Wednesday, February 9, 2011

Regulating NGOs: Why the schizophrenic year for NGOs in 2010? (Part II)

In my last post, I argued that to understand the schizophrenic year for Chinese NGOs, one has to understand the nature of the system regulating civil society.  I brought up Kang Xiaoguang and Han Heng’s analysis of the system which gave us a sophisticated and nuanced model, but I felt it didn’t provide a satisfactory understanding, at least with respect to Chinese NGOs.  It was too neat and simple.  I think for a more realistic explanation, we need to bring in others who point out that the system is not so neat, or unified, or rational. 

One place to start getting a more accurate picture is Professor Deng Guosheng’s article, “The Hidden Rules Governing China’s Unregistered NGOs” published in the Spring 2010 issue of The China Review.  Professor Deng, of Tsinghua University’s NGO Research Center, shows that you cannot just look at the official regulations governing NGOs, but also at the “hidden” or “implicit” rules.  He notes that the official regulations for social organizations (NGOs included) only apply to legally registered NGOs.  But many NGOs are not legally registered as NGOs, but as businesses or a “project” under another organization.  How are these NGOs regulated?  Kang and Han argue that they are not.  The government leaves them alone.  But Professor Deng argues that there has been an implicit understanding or ruling made between central and local authorities concerning unregistered NGOs.  He calls this understanding the “Three Nos” policy: “no recognition, no banning, no intervention”.  In other words, while authorities do not recognize these NGOs as legal, they will not take actions to ban them or intervene in their affairs as long as the NGOs do not harm state security or social stability.

What Professor Deng is saying here about the system is that it gives wide latitude to authorities, especially at the local level, to deal with unregistered or unofficial NGOs.  This explanation helps to account for the seemingly schizophrenic gap between policy and implementation/enforcement I mentioned earlier.  The policy towards registered NGOs such as foundations is improving, but the authorities attitudes and actions toward unregistered NGOs varies widely because of the “three Nos” policy which gives them a great deal of discretion in dealing with NGOs.  Some authorities see unregistered NGOs as serving a positive role, helping government fill gaps in social services, but others may see them as a threat especially if they touch on sensitive areas such as organizing migrant workers (e.g. in Shenzhen), farmers displaced by dam-building (e.g. in Yunnan) or AIDS victims of government-sponsored blood banks (e.g. in Henan). 

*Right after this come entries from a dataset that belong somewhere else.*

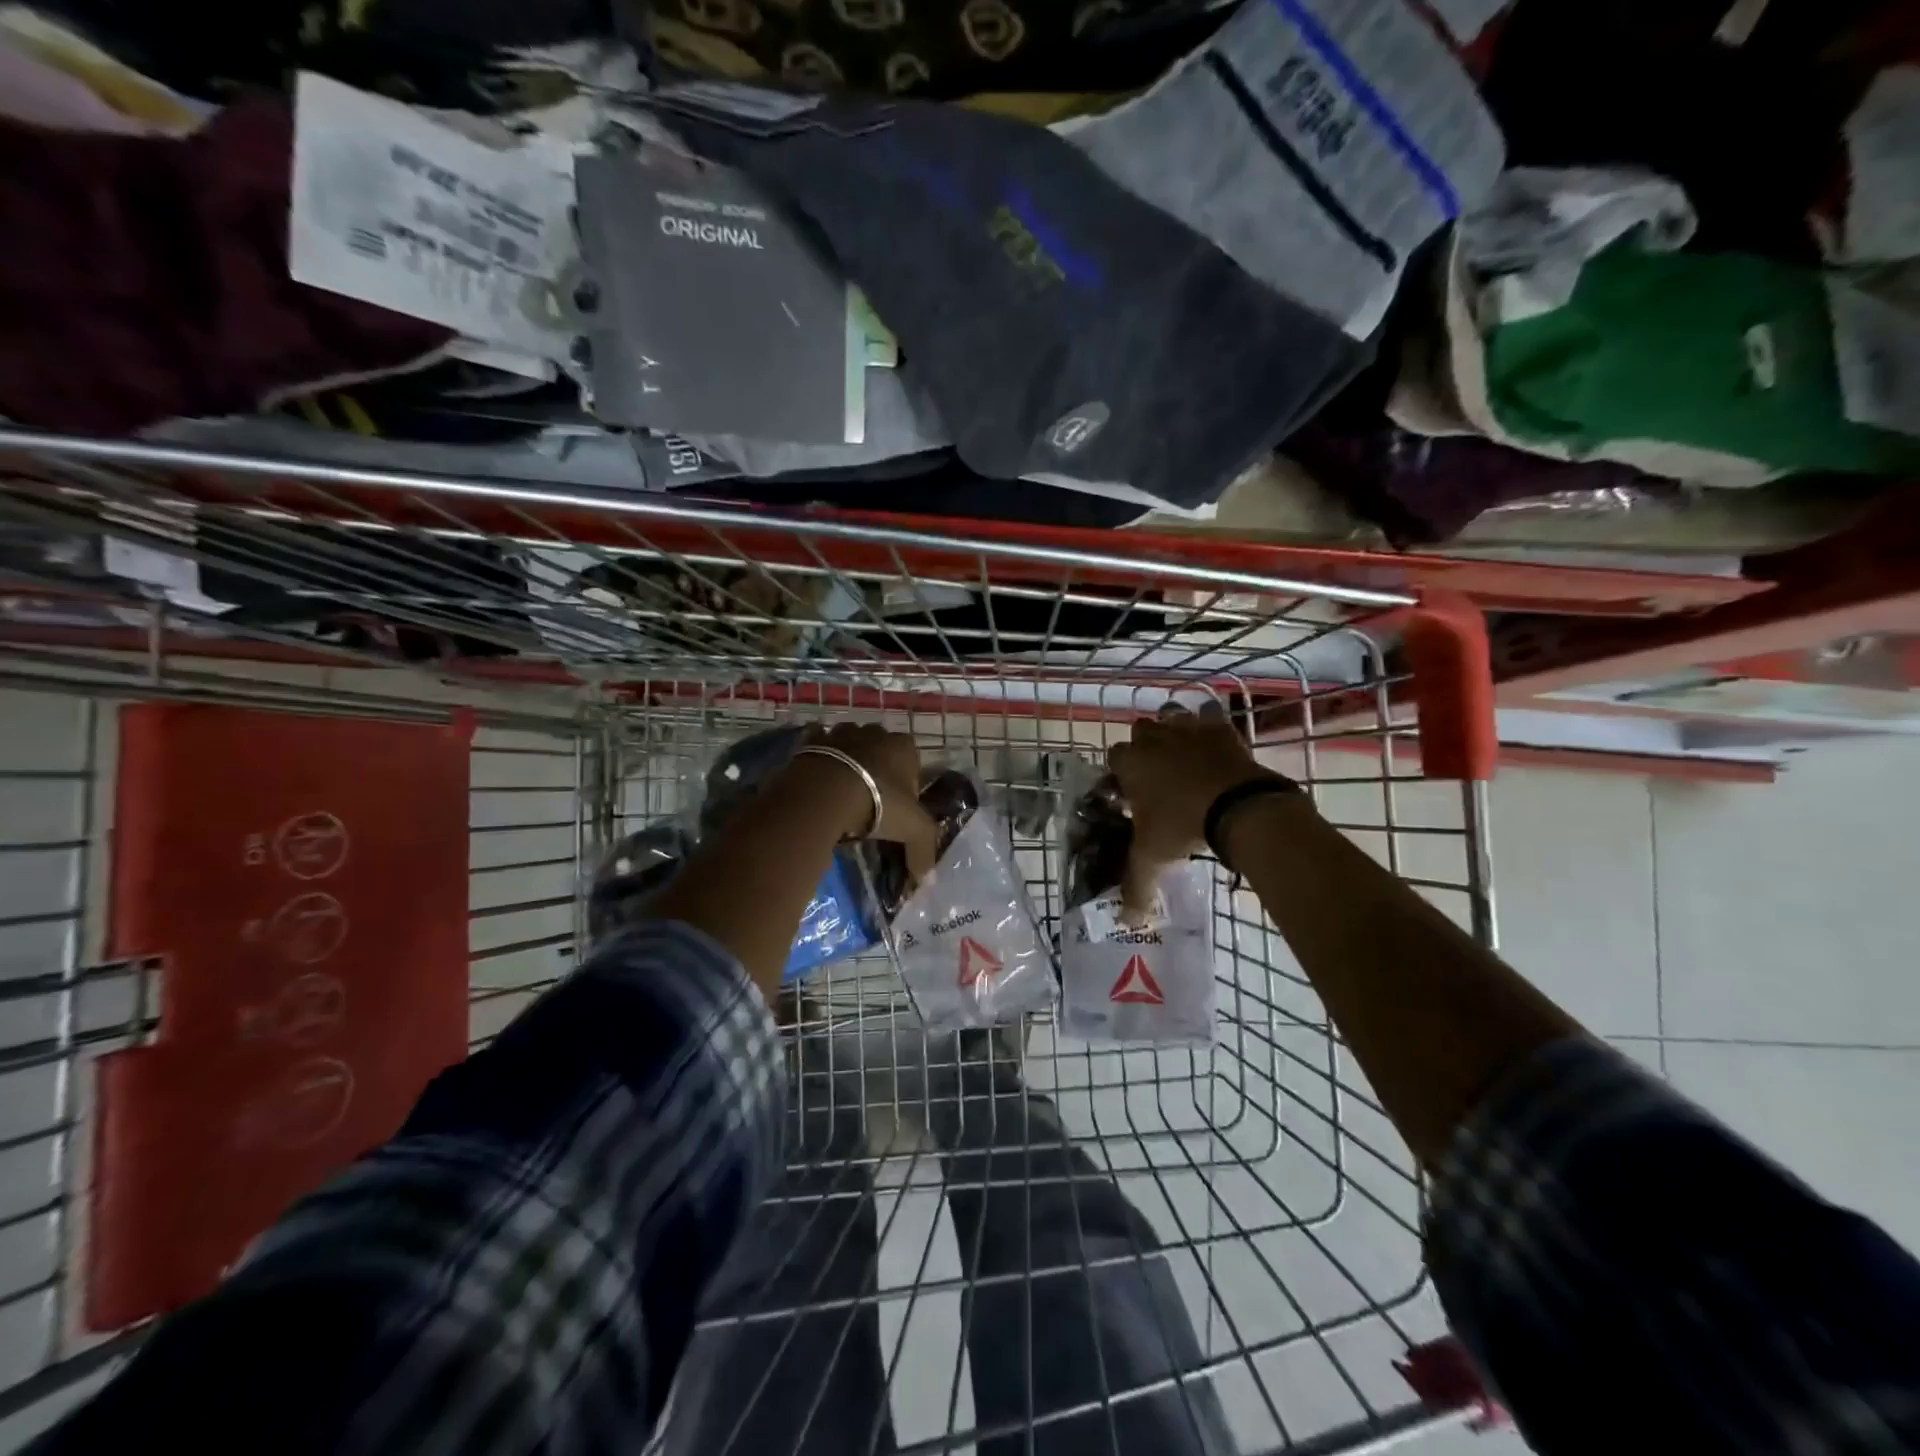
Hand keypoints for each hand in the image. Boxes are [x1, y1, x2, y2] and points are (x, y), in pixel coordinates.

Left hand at [802, 723, 939, 881]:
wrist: (825, 792)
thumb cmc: (878, 803)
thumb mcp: (913, 830)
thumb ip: (924, 851)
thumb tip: (926, 879)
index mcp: (904, 746)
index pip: (912, 764)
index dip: (907, 787)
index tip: (897, 811)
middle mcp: (875, 732)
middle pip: (881, 752)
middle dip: (878, 772)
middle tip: (869, 803)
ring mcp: (842, 732)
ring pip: (850, 746)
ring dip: (848, 763)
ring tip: (841, 793)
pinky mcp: (812, 740)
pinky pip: (818, 747)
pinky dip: (820, 760)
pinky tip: (819, 782)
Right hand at [1106, 708, 1272, 917]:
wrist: (1237, 806)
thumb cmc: (1182, 826)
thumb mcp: (1153, 858)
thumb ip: (1136, 886)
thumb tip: (1128, 919)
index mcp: (1130, 764)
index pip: (1114, 758)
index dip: (1122, 774)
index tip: (1132, 794)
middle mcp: (1153, 739)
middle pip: (1140, 732)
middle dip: (1145, 749)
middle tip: (1157, 777)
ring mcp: (1186, 729)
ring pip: (1170, 717)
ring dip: (1171, 732)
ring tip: (1182, 757)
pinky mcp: (1219, 727)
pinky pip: (1208, 717)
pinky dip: (1208, 727)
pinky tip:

This view is consistent with a model of the Chinese political system that scholars call “fragmented authoritarianism”.  In this model, the Chinese government is not a unified entity, but instead composed of diverse leaders and agencies, each with their own interests and views.  Armed with the discretionary power given them under the “three Nos” policy, these leaders and agencies take different attitudes and actions toward unregistered NGOs.  In some cases, where NGOs serve their interests, they may carry out experiments to make it easier for these NGOs to register.  In others, where particular NGOs threaten their interests, they harass them and even close them down.

Jessica Teets, a professor at Middlebury College, who has written extensively on Chinese NGOs and interviewed a number of Chinese officials on NGO policy, makes a similar point in a chapter written for China Beyond the Headlines, “Civil Society Development in China.”   She argues that China’s tradition of local experimentation and the cadre evaluation system provide incentives for local officials to partner with NGOs when it leads to improved or innovative ways of providing services.  But because local officials are also evaluated on maintaining social stability, they also have to balance the benefits that NGOs bring with the potential costs.

The fragmented authoritarian system explanation does not just account for the schizophrenic pattern we’ve seen in 2010 but also in the years prior.  You could say this schizophrenia is something that has characterized the Chinese government dealings with civil society organizations for some time now. 
I’ve argued in another post (“Why the chill in the air”) that fragmented authoritarianism also helps to explain the delays in the revised regulations on NGOs and foundations.  While the Ministry of Civil Affairs may support the revisions, they are a relatively weak agency and have to contend with other more influential agencies who have concerns about the potential destabilizing effects of a more liberal NGO policy. 

Finally, if this explanation is right, then it means we’ll continue to see this schizophrenia as long as this fragmented authoritarian system is around.  As one civil society activist said to me, “we’re not going to see any major changes in the government’s regulation of civil society until the system democratizes.” 

Scholars such as Teets and Andrew Mertha (see his chapter “Society in the State” in Chinese Politics) make a similar point.  They believe that fragmented authoritarian system allows a wide range of actors, NGOs among them, to insert themselves in the policy process by cooperating with government officials at different levels of the system.  The result has been greater pluralization of the policy process.  But pluralization, as they remind us, is not the same as democratization.  Until the latter happens, China’s NGOs should look forward to a bumpy ride.